Sustaining innovation strategy:
Irrespective of the greatness, every innovation faces the reality of competition. It does not matter how well an innovation helps the customers execute their jobs, willingness to pay keeps drifting downward. It happens due to competition responses in the forms of replication, imitation, innovation, and substitution. Even, magical iPhone could not avoid this reality. Hence, for sustaining, innovation strategy should fend off this reality by developing capacity for releasing successive better versions at regular intervals. This is a solid strategic response for dealing with eroding willingness to pay and expanding the customer base. In the absence of it, iPhone’s success could have been history, as the sale of the iPhone 1 came down to near zero just within one year. For realizing successive better versions, innovators should have a strategy of creating a flow of ideas through in-house R&D, acquisition of capabilities from the outside, and building the supply chains.
Timing and leveraging externalities:
Timing highly matters in turning out innovative ideas into a profitable business. For example, some of the .com ideas that got bust in the late 90s have become innovation successes lately (2022). The underlying cause has been the timing. Due to the lack of resonance between innovative ideas, customer preferences, infrastructure, technology maturity, and standards, many great ideas falter. As Bill Gross identifies, although ideas, funding, team, and business model matter, timing is the most important factor. Furthermore, innovation strategy should create and leverage positive externalities.
Reinnovation for pursuing disruptive innovation strategy:
All the innovative products are around a certain technology core.
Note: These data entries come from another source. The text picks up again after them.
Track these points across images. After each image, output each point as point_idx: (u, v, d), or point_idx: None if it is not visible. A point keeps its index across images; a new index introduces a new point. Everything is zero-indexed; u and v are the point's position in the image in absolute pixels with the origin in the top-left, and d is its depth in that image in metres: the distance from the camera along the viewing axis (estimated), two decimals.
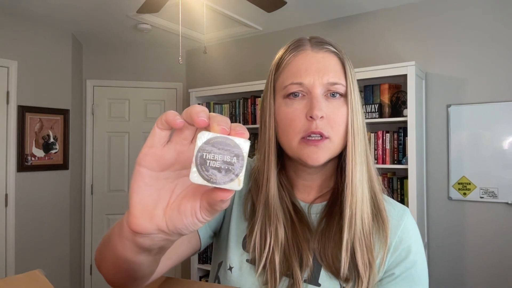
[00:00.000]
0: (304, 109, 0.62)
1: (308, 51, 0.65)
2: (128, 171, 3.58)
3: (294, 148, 0.63)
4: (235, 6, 2.65)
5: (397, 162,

For example, all the microwave ovens have a common technology core. Similarly, all the automobiles used to have the same gasoline technology core; now, an electric vehicle technology core has emerged. At the maturity of a given technology core, an opportunity of reinventing it arises. Subsequently, the reinvention of technology core opens up innovating new products and reinnovating existing ones. These dynamics open up the strategic possibility of forming new waves of creative destruction and pursuing disruptive innovation. For sure, pursuing a disruptive innovation strategy is quite different than incremental and sustaining ones.
Innovation strategy for creating an imperfect market: blue ocean
In the innovation race, not all companies make the same rate of profit. For example, although both LG and Samsung make innovative smartphones, unlike Samsung, LG incurs a loss. The equilibrium between supply and demand does not set the price that all innovators take. Instead, the innovation race leads to the price-setting capability by the smart performers to make a profit while compelling others to incur a loss. Hence, the competition in ferreting out value from the market creates an imperfect market, forming a competitor-free blue ocean. In an extreme situation, the winner takes all. Therefore, all the elements of an innovation strategy should form a synergy for creating price-setting capability. Of course, it would take place through cumulative effects.
The innovation strategy is at the core of systematically ferreting out value from the market out of ideas. Innovators should focus on creating economies of scale, scope, and externality effects for attaining the capability of offering the highest quality at a given price that nobody can match. It does not matter how great an idea is; innovation strategy is a must. In its absence, even followers take the lead from the inventors. Hence, a well-designed innovation strategy attaining a price-setting capability is an essential requirement.